__What you need to do__. Arrange every line of text in the data below as a numbered list, skipping any blank lines. Leave the pictures out of your answer.

__Study material__.
-=-=-=-=-

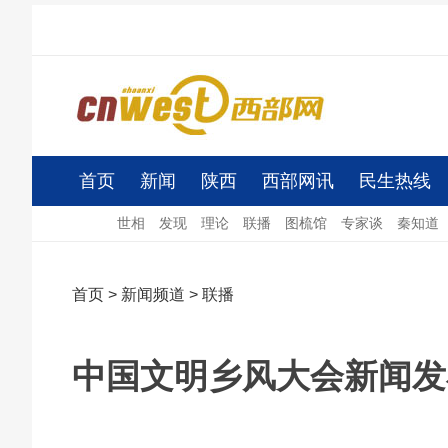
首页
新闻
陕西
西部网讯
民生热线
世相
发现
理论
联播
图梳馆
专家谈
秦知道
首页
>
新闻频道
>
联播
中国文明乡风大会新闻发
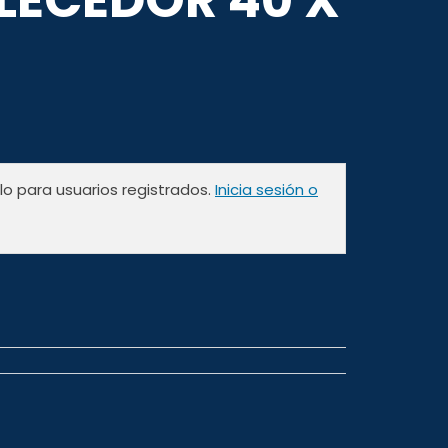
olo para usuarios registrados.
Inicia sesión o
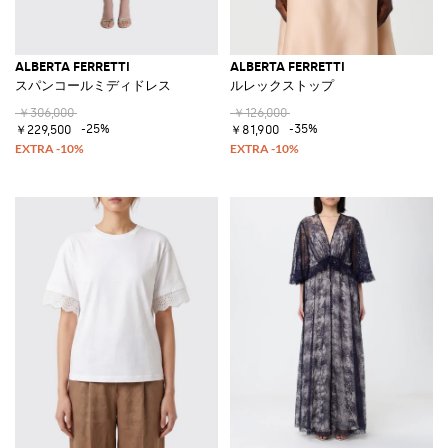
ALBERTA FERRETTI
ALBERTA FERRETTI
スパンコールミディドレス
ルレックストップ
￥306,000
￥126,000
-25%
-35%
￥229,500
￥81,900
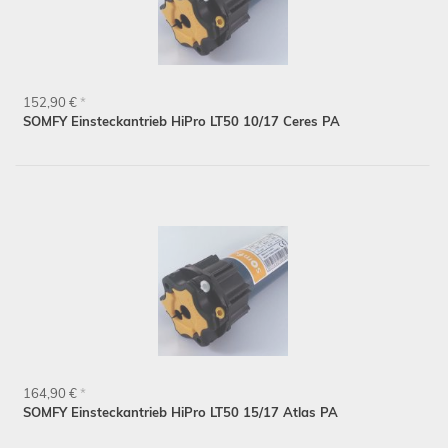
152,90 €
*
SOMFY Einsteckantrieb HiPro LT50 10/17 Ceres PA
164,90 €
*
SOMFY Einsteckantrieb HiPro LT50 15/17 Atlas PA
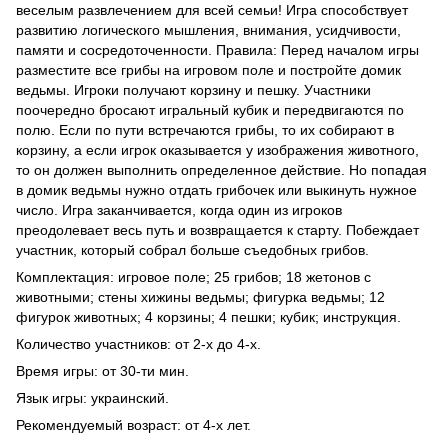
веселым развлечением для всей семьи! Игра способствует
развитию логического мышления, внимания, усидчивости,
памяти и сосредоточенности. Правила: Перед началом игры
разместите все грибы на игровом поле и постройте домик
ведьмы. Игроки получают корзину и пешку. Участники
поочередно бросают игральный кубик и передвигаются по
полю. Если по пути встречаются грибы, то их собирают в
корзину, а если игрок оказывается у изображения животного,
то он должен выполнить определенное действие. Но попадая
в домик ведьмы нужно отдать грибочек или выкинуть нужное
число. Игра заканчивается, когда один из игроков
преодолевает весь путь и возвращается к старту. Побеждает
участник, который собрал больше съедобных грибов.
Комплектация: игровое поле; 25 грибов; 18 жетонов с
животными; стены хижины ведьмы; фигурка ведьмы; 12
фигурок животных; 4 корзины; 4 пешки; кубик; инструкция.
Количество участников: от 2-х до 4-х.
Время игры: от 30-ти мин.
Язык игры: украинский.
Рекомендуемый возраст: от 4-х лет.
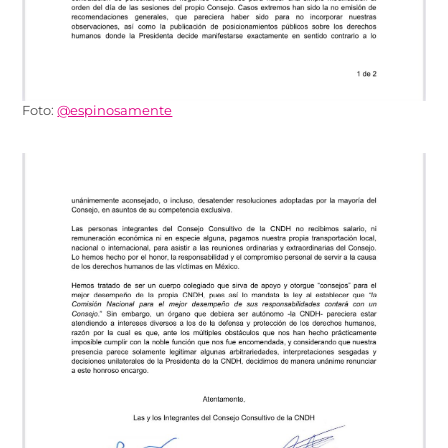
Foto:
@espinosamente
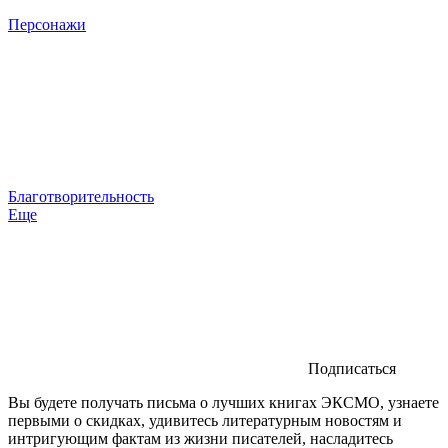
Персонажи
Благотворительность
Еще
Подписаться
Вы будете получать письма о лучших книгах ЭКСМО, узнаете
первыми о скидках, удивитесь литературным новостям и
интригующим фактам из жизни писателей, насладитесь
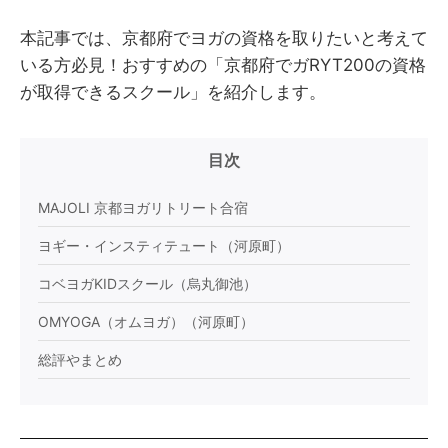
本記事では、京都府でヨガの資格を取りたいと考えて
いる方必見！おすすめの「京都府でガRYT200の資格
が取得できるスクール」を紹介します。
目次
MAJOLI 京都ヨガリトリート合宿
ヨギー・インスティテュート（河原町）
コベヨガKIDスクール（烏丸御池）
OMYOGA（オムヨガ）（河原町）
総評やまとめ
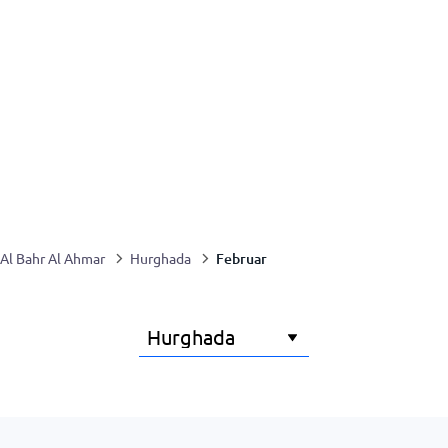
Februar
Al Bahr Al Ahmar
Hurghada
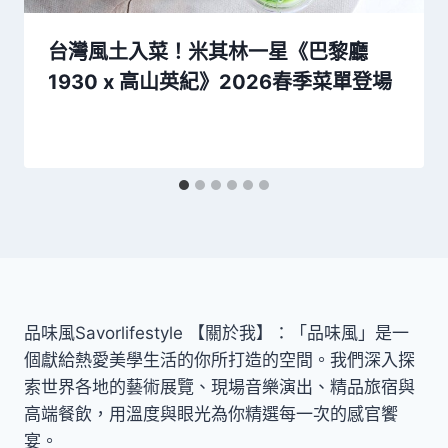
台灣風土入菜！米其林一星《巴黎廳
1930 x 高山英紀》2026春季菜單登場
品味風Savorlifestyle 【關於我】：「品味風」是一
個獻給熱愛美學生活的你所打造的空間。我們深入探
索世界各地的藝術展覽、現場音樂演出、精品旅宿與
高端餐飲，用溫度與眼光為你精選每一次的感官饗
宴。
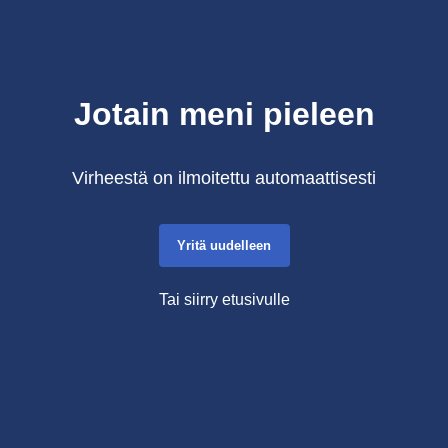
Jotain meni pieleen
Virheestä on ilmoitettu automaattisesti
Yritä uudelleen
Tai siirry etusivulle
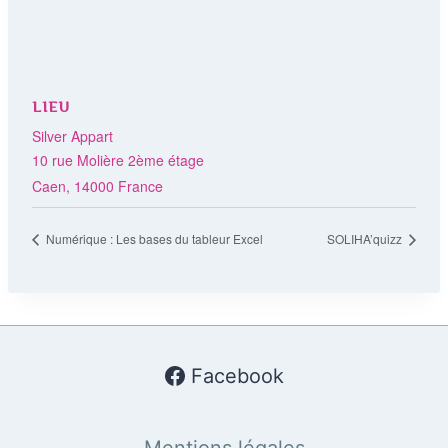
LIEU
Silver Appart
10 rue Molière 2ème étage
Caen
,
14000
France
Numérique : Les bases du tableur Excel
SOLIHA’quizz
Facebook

-=-=-=-=-

__Result of the task__.
1. 首页
2. 新闻
3. 陕西
4. 西部网讯
5. 民生热线
6. 世相
7. 发现
8. 理论
9. 联播
10. 图梳馆
11. 专家谈
12. 秦知道
13. 首页
14. >
15. 新闻频道
16. >
17. 联播
18. 中国文明乡风大会新闻发
19. olo para usuarios registrados.
20. Inicia sesión o
21. ALBERTA FERRETTI
22. ALBERTA FERRETTI
23. スパンコールミディドレス
24. ルレックストップ
25. ￥306,000
26. ￥126,000
27. -25%
28. -35%
29. ￥229,500
30. ￥81,900
31. 152,90 €
32. *
33. SOMFY Einsteckantrieb HiPro LT50 10/17 Ceres PA
34. 164,90 €
35. *
36. SOMFY Einsteckantrieb HiPro LT50 15/17 Atlas PA
37. веселым развлечением для всей семьи! Игра способствует
38. развитию логического мышления, внимания, усидчивости,
39. памяти и сосредоточенности. Правила: Перед началом игры
40. разместите все грибы на игровом поле и постройте домик
41. ведьмы. Игроки получают корзину и пешку. Участники
42. поочередно бросают игральный кубик и передвигаются по
43. полю. Если по пути встречаются грибы, то их собирают в
44. корзину, а если игрок оказывается у изображения животного,
45. то он должен выполнить определенное действие. Но попадая
46. в домик ведьмы нужно отдать грибочек или выкинуть нужное
47. число. Игра заканчивается, когда один из игроков
48. преодолевает весь путь и возвращается к старту. Побеждает
49. участник, который собрал больше съедобных грибов.
50. Комплектация: игровое поле; 25 грибов; 18 жетонов с
51. животными; стены хижины ведьмы; фигурка ведьмы; 12
52. фигурок животных; 4 корзины; 4 пешки; кубик; инструкция.
53. Количество участников: от 2-х до 4-х.
54. Время игры: от 30-ти мин.
55. Язык игры: украинский.
56. Рекомендуемый возраст: от 4-х лет.
57. Foto:
58. @espinosamente
59. Персонажи
60. Благотворительность
61. Еще
62. Подписаться
63. Вы будете получать письма о лучших книгах ЭКСМО, узнаете
64. первыми о скидках, удивитесь литературным новостям и
65. интригующим фактам из жизни писателей, насладитесь
66. 本記事では、京都府でヨガの資格を取りたいと考えて
67. いる方必見！おすすめの「京都府でガRYT200の資格
68. が取得できるスクール」を紹介します。
69. 目次
70. MAJOLI 京都ヨガリトリート合宿
71. ヨギー・インスティテュート（河原町）
72. コベヨガKIDスクール（烏丸御池）
73. OMYOGA（オムヨガ）（河原町）
74. 総評やまとめ
75. Februar
76. Al Bahr Al Ahmar
77. Hurghada
78. 台灣風土入菜！米其林一星《巴黎廳
79. 1930 x 高山英紀》2026春季菜單登場
80. 品味風Savorlifestyle 【關於我】：「品味風」是一
81. 個獻給熱愛美學生活的你所打造的空間。我們深入探
82. 索世界各地的藝術展覽、現場音樂演出、精品旅宿與
83. 高端餐飲，用溫度與眼光為你精選每一次的感官饗
84. 宴。
85. Jotain meni pieleen
86. Virheestä on ilmoitettu automaattisesti
87. Yritä uudelleen
88. Tai siirry etusivulle
89. LIEU
90. Silver Appart
91. 10 rue Molière 2ème étage
92. Caen
93. ,
94. 14000
95. France
96. Numérique : Les bases du tableur Excel
97. SOLIHA’quizz
98. Facebook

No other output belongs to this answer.